I do lists but find I need them to be micro! Eg,
1.Wipe hob

  1. Clean sink
  2. Put new bags in bins
  3. Wipe table
  4. Dry saucepans
  5. Put them away

If I write 'kitchen' I go around and round in circles unless I've half an hour and a podcast and just faff around tidying and cleaning.

OP posts:
BertieBotts · 15/03/2025 15:37

Yeah this all sounds very inattentive type ADHD. Perhaps the bits you don't relate to are the hyperactive symptoms? Not everybody has those.

The only cleaning/organising thing that's ever worked for me is A Slob Comes Clean by Dana K White. There is a free podcast or she has a couple of books. I stick the podcast on when I get the sense I should do some housework and I do my random ping pong type of things while listening along to that.

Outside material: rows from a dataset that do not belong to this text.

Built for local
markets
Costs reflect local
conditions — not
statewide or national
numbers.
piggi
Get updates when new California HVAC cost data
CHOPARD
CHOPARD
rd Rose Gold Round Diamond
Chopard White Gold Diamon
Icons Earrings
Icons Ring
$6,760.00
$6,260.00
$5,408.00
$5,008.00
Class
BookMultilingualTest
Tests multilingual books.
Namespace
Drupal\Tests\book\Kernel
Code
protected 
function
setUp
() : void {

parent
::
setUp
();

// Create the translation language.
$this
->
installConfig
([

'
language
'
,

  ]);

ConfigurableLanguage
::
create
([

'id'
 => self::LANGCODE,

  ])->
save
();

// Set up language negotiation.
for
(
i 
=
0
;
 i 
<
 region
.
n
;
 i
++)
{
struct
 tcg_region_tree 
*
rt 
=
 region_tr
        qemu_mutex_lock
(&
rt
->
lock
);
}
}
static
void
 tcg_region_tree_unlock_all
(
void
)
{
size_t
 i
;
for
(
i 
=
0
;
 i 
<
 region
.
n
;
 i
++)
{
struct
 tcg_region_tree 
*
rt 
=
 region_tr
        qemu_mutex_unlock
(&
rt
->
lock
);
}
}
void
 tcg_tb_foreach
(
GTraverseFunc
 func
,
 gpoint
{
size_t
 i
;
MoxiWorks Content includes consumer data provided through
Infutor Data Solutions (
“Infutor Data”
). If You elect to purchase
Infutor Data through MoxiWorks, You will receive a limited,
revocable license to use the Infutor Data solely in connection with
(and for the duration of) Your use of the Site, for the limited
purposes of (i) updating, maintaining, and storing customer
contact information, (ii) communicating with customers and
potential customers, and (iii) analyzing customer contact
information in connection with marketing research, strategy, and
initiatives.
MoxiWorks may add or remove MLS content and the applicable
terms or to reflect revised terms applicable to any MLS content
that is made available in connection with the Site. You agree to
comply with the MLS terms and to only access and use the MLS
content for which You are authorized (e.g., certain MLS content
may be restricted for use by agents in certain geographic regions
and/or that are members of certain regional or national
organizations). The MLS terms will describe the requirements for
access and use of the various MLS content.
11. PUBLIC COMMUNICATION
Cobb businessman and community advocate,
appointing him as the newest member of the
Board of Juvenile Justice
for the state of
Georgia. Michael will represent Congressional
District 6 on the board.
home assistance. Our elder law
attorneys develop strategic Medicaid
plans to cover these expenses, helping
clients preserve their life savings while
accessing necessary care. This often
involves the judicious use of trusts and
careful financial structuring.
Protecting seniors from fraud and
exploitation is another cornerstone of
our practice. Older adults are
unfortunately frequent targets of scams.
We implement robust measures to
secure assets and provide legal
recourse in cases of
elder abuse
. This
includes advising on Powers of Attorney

BertieBotts · 15/03/2025 15:39

FWIW - at my assessment I hit enough of the OCD boxes to technically be referred for an assessment for that, but the doctor assessing me said she thought it was all behaviours I'd acquired to try to compensate for the unmanaged/undiagnosed ADHD. She put it on the diagnosis as "perfectionistic personality tendencies" Confused

ArseInTheCoOpWindow · 15/03/2025 16:27

ADHD.

The technical term for freezing your brain is being ‘stuck’

My Dd is adhd, she postpones stuff a lot because it overwhelms her. She often gets stuck.

WearyAuldWumman · 15/03/2025 17:10

I just want to add my thanks to the OP and everyone who's posted here. I'm finding it very informative and helpful.